* Required action *
From the listing that follows, report the number of lines with the word "Midsommar" in them, and no other output.

* Dataset extract *
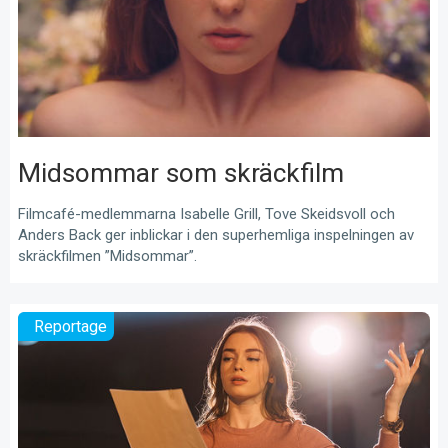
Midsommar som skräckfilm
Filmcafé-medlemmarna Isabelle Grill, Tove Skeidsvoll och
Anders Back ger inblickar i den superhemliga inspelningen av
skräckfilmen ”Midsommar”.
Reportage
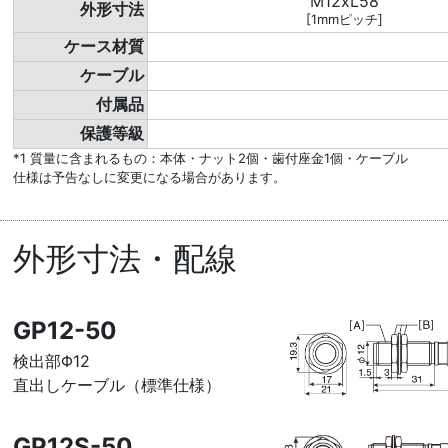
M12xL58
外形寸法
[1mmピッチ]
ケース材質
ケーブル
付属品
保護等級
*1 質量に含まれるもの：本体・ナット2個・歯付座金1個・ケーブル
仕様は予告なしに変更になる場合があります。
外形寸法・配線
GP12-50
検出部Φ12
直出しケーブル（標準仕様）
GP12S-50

==

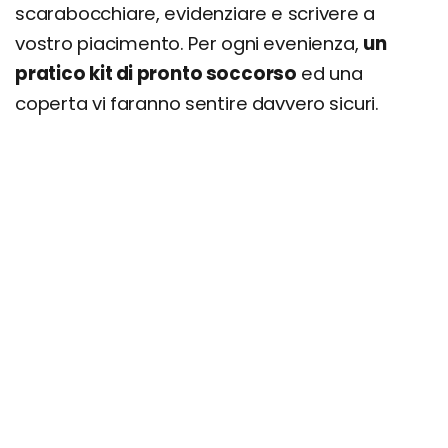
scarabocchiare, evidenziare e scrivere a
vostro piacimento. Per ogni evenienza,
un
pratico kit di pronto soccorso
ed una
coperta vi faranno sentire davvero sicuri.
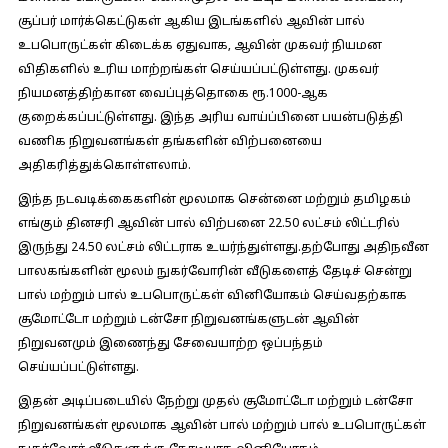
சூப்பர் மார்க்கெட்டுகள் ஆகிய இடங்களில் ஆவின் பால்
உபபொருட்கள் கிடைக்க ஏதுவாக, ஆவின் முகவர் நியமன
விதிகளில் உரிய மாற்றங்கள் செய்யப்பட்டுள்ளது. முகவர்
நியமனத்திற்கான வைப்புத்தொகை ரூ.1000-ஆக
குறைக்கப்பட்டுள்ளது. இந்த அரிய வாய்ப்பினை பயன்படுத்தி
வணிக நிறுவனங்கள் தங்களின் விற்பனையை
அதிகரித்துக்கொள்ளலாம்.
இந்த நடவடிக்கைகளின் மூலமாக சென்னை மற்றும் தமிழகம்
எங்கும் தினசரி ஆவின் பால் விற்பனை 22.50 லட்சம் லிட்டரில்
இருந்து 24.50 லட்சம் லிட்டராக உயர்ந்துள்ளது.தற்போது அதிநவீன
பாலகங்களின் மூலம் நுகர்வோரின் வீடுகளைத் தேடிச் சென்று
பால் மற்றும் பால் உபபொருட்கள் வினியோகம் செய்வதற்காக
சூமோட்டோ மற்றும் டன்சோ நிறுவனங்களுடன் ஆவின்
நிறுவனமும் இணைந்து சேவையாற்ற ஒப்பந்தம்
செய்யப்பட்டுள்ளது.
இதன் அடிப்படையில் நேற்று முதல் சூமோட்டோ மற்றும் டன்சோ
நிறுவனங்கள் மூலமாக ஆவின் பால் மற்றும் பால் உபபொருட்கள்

* Reply *
2